# TASK GOAL
From the first line onward, reproduce the records exactly; the final line to include is the one holding "coaster: present [454,702,529,741]".

# SOURCE DATA
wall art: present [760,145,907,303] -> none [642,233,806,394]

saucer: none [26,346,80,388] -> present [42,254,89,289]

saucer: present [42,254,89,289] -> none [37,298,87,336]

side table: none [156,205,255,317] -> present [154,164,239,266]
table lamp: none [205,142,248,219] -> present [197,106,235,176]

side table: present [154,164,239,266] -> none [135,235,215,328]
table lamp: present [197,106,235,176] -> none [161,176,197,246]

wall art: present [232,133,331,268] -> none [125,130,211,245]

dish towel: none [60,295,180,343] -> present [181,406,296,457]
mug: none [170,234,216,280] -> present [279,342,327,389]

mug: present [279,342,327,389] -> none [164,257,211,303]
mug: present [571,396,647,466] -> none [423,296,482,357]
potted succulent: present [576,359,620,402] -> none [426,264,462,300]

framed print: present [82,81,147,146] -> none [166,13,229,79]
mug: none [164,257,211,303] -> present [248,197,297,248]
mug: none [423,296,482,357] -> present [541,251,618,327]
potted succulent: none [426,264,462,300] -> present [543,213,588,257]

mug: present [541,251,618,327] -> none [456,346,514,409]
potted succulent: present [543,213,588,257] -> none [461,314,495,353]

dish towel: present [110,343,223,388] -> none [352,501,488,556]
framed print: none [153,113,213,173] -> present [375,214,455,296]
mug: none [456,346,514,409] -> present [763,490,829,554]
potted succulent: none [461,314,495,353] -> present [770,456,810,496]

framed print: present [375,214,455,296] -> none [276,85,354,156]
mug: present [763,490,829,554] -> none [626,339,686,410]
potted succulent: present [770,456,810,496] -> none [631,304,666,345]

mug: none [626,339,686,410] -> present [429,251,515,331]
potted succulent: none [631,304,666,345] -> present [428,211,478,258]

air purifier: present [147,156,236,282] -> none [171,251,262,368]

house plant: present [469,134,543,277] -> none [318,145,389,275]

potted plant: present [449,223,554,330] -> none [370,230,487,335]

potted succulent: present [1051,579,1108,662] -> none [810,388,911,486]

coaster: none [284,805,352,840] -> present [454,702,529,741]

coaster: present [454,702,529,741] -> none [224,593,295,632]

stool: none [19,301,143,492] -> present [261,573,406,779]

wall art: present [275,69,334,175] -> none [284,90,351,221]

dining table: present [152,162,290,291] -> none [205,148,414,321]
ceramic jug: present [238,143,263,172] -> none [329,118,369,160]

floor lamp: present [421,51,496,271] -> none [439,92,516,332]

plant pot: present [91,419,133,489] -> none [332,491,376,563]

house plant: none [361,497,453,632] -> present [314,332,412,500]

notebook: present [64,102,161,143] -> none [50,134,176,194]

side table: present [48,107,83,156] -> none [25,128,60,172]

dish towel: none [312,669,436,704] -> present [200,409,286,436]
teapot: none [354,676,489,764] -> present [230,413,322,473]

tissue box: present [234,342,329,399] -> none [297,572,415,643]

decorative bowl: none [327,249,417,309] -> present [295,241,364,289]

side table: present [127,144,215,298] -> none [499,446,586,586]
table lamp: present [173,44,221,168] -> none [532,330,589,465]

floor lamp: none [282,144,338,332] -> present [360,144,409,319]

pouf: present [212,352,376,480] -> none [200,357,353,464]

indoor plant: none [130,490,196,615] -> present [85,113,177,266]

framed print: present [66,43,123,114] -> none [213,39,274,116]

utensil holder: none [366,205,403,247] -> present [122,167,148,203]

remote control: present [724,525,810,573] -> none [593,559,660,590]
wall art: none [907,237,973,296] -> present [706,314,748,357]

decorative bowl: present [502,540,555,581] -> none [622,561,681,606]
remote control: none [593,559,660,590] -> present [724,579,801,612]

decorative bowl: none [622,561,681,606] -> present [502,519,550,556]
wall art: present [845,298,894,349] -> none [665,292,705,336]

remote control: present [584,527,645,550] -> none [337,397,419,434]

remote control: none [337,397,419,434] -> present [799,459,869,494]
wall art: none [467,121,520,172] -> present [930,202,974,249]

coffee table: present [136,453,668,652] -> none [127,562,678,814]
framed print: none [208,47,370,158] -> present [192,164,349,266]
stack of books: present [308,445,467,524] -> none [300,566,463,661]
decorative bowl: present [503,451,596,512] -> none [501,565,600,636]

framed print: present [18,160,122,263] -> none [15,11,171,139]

# SOLUTION TO THE PROBLEM
wall art: present [760,145,907,303] -> none [642,233,806,394]

saucer: none [26,346,80,388] -> present [42,254,89,289]

saucer: present [42,254,89,289] -> none [37,298,87,336]

side table: none [156,205,255,317] -> present [154,164,239,266]
table lamp: none [205,142,248,219] -> present [197,106,235,176]

side table: present [154,164,239,266] -> none [135,235,215,328]
table lamp: present [197,106,235,176] -> none [161,176,197,246]

wall art: present [232,133,331,268] -> none [125,130,211,245]

dish towel: none [60,295,180,343] -> present [181,406,296,457]
mug: none [170,234,216,280] -> present [279,342,327,389]

mug: present [279,342,327,389] -> none [164,257,211,303]
mug: present [571,396,647,466] -> none [423,296,482,357]
potted succulent: present [576,359,620,402] -> none [426,264,462,300]

framed print: present [82,81,147,146] -> none [166,13,229,79]
mug: none [164,257,211,303] -> present [248,197,297,248]
mug: none [423,296,482,357] -> present [541,251,618,327]
potted succulent: none [426,264,462,300] -> present [543,213,588,257]

mug: present [541,251,618,327] -> none [456,346,514,409]
potted succulent: present [543,213,588,257] -> none [461,314,495,353]

dish towel: present [110,343,223,388] -> none [352,501,488,556]
framed print: none [153,113,213,173] -> present [375,214,455,296]
mug: none [456,346,514,409] -> present [763,490,829,554]
potted succulent: none [461,314,495,353] -> present [770,456,810,496]

framed print: present [375,214,455,296] -> none [276,85,354,156]
mug: present [763,490,829,554] -> none [626,339,686,410]
potted succulent: present [770,456,810,496] -> none [631,304,666,345]

mug: none [626,339,686,410] -> present [429,251,515,331]
potted succulent: none [631,304,666,345] -> present [428,211,478,258]

air purifier: present [147,156,236,282] -> none [171,251,262,368]

house plant: present [469,134,543,277] -> none [318,145,389,275]

potted plant: present [449,223,554,330] -> none [370,230,487,335]

potted succulent: present [1051,579,1108,662] -> none [810,388,911,486]

coaster: none [284,805,352,840] -> present [454,702,529,741]

coaster: present [454,702,529,741] -> none [224,593,295,632]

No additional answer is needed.